Ask questions during your tour:
• Ask questions that can help you compare the senior citizens' residence or nursing home.
• What services does the care facility provide?
• Ask the nursing assistants how long they have worked at the facility.
• Does the care facility have a current license issued by the Ministry of Health?
• Are staff members certified by The Nursing Council of Barbados?
• Do they charge a basic fee for room, meals, and personal care?
• Do they charge extra for other services or care for special medical needs?
• Ask about the length of time the care facility has been in business
• Ask to see residents' living spaces (private or multiple occupancies), hallway, stairs, lounge, bathrooms, dining area, menus, laundry services, activities plan and personal care plan.
• Is there use of a computer, fax machine or email available for quick transmission and receipt of important information?
• Are Admission Forms, Resident Personal Appliance Forms, Resident Valuables and Personal Forms, Leave of Absence Forms, Nursing Care Plan, Medication Charts and Resident Bed-Hold Agreement Forms etc., available?
• Is there a contract that clearly spells out the terms and conditions of the services offered?
• Ask where medications are stored to ensure that they are kept safely.
• Ask about emergency plans and procedures for patients who are ill
• Ask about emergency plans and procedures as it applies to hurricane preparedness.
The most important factor is the staff.
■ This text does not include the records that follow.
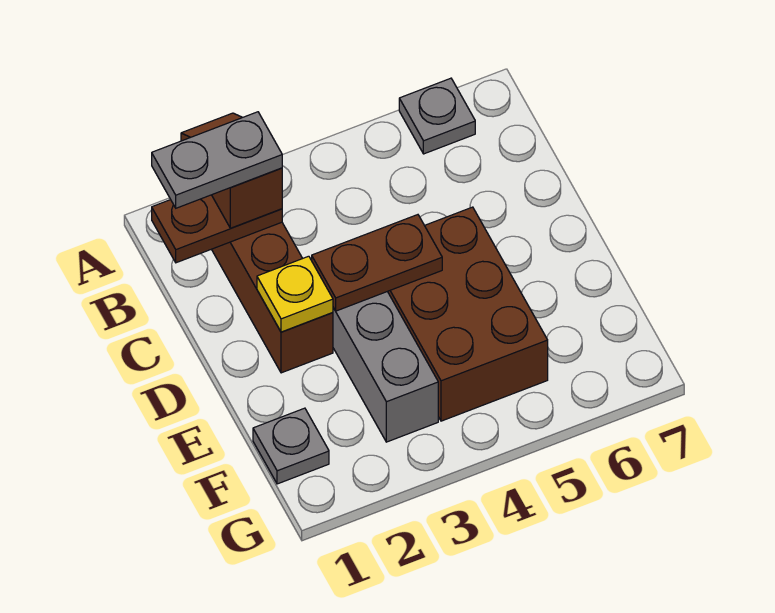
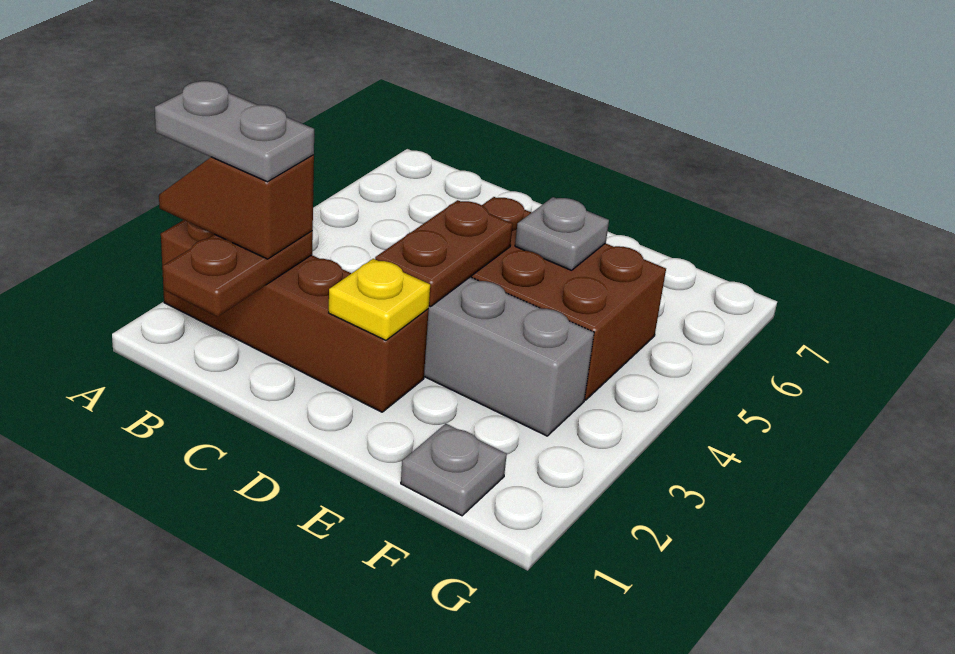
grey plate A6 level 1 -> grey plate E5 level 2
grey plate B1:B2 level 4 -> grey plate A2:B2 level 4

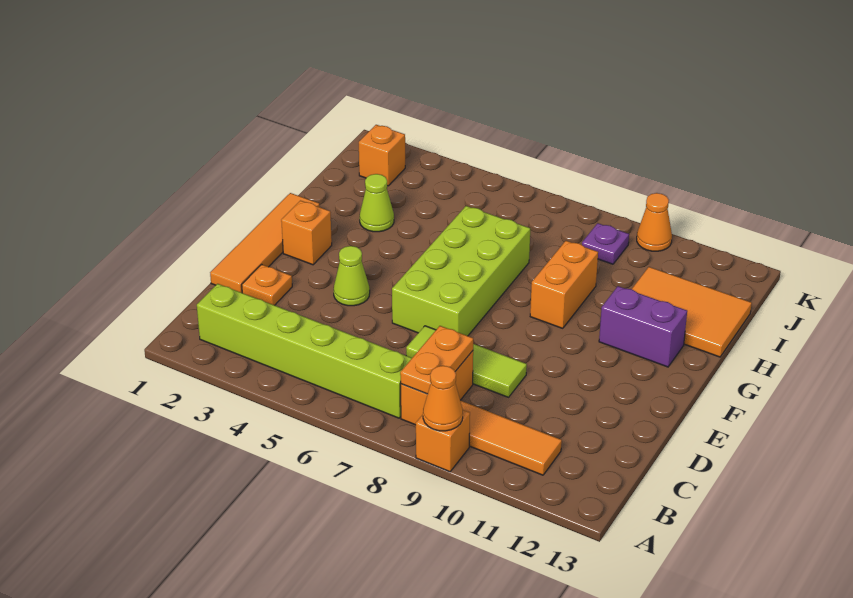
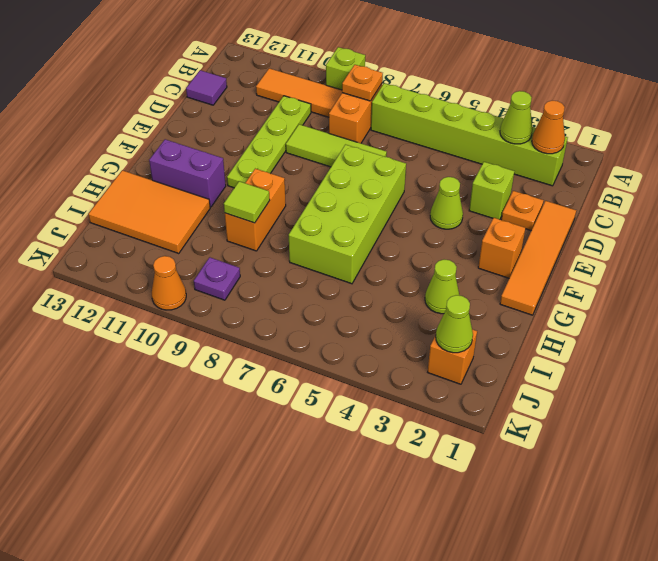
orange brick A9 level 1 -> lime brick A9 level 1
orange cone A9 level 2 -> orange cone B2 level 2
none -> lime cone B3 level 2
orange plate B8:C8 level 2 -> orange plate B8 level 2
none -> lime plate C10:F10 level 1
none -> purple tile C13 level 1
none -> lime brick D3 level 1
none -> lime tile H9 level 2
none -> lime cone J2 level 2

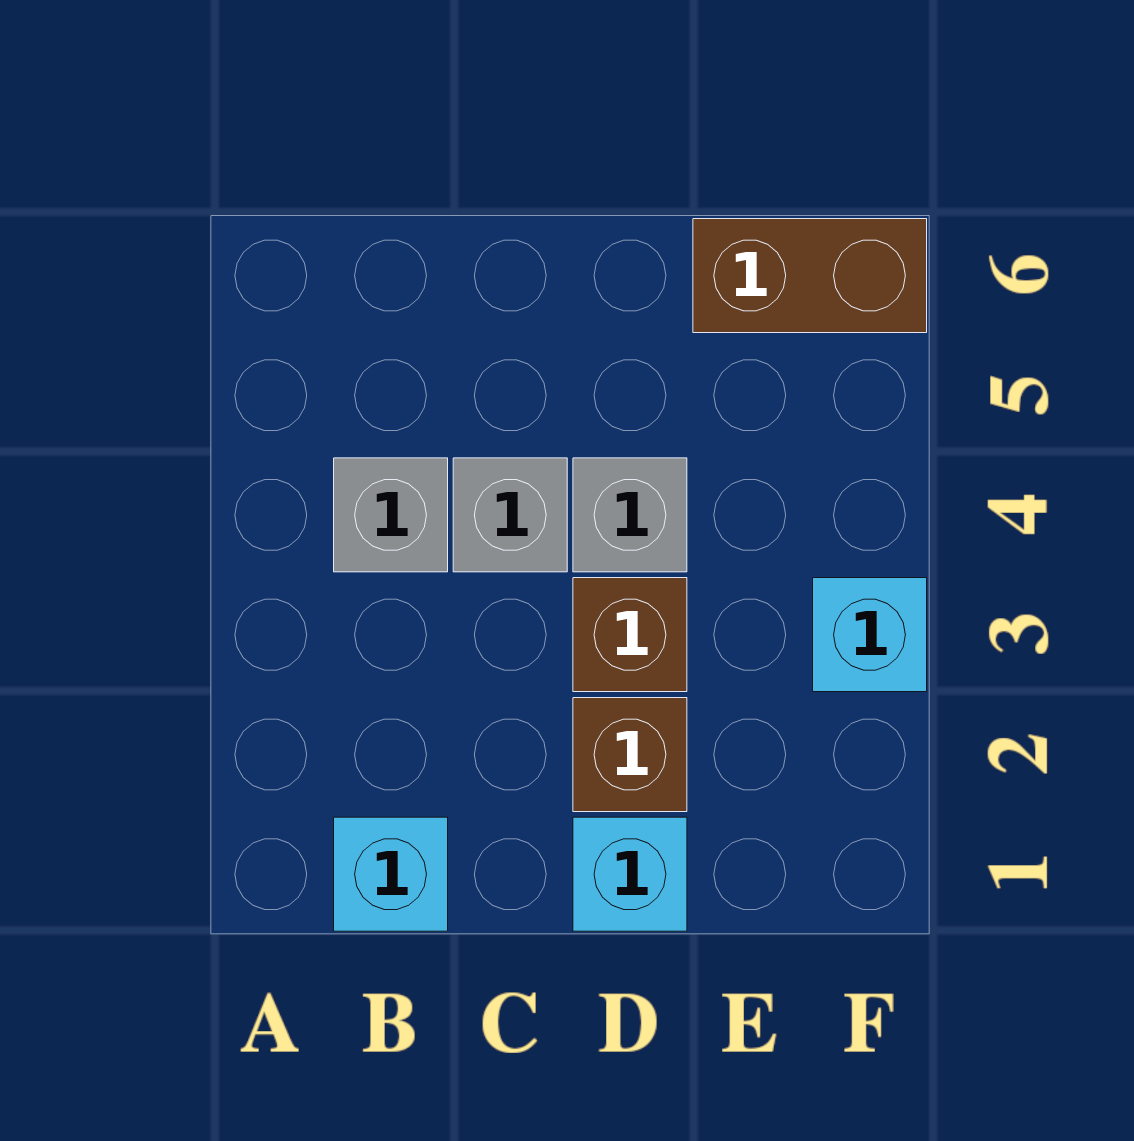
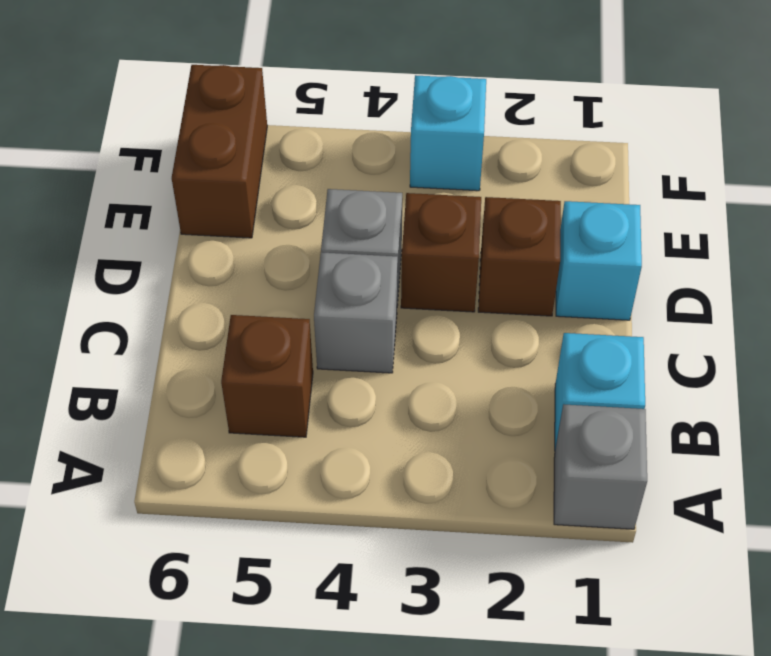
grey brick B4 level 1 -> grey brick A1 level 1
none -> brown brick B5 level 1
The director of nursing or administrator sets the tone for the facility. She or he must demonstrate a sense of compassion, good organizational and interpersonal skills. Those with poor people skills cause high employee turnover. Talk to the nursing assistants to determine if they like working with management and residents. A skilled, friendly nursing staff is the key to good care.
Current Licenses and insurances (property and liability)
Although a current License from the Barbados Ministry of Health may not reflect the true nature of the care facility, ask to see it. By law the institution should operate with current License issued by the Ministry of Health, as well as property and liability insurances. If you receive excuses about why it is not available you may want to reconsider.
Quality of Life
Does the staff treat residents in a respectful way? Are there a variety of social, recreational, religious, or cultural activities? Do the residents have choices about their schedule and living space? Do the residents have privacy for visits or personal care?
Quality of Care
Is there enough staff to ensure that residents are getting the care they need? Can residents still see their personal doctors? Can you visit as often as you wish? Having visitors can make the transition to the senior citizens' residence or nursing home easier for you and your family member.
Preventive Care: Does the nursing home make sure that residents get preventive care to help keep them healthy?
Your informed choice will help you or your loved one in making an agreeable change from living at home to living in a senior citizens' residence or a nursing home. You can be your loved ones' advocate by observing their potential care and living conditions and discussing them with your family or family member.
Remember, there is more to choosing a senior citizens' residence or nursing home that just the price. It is the quality of care that counts.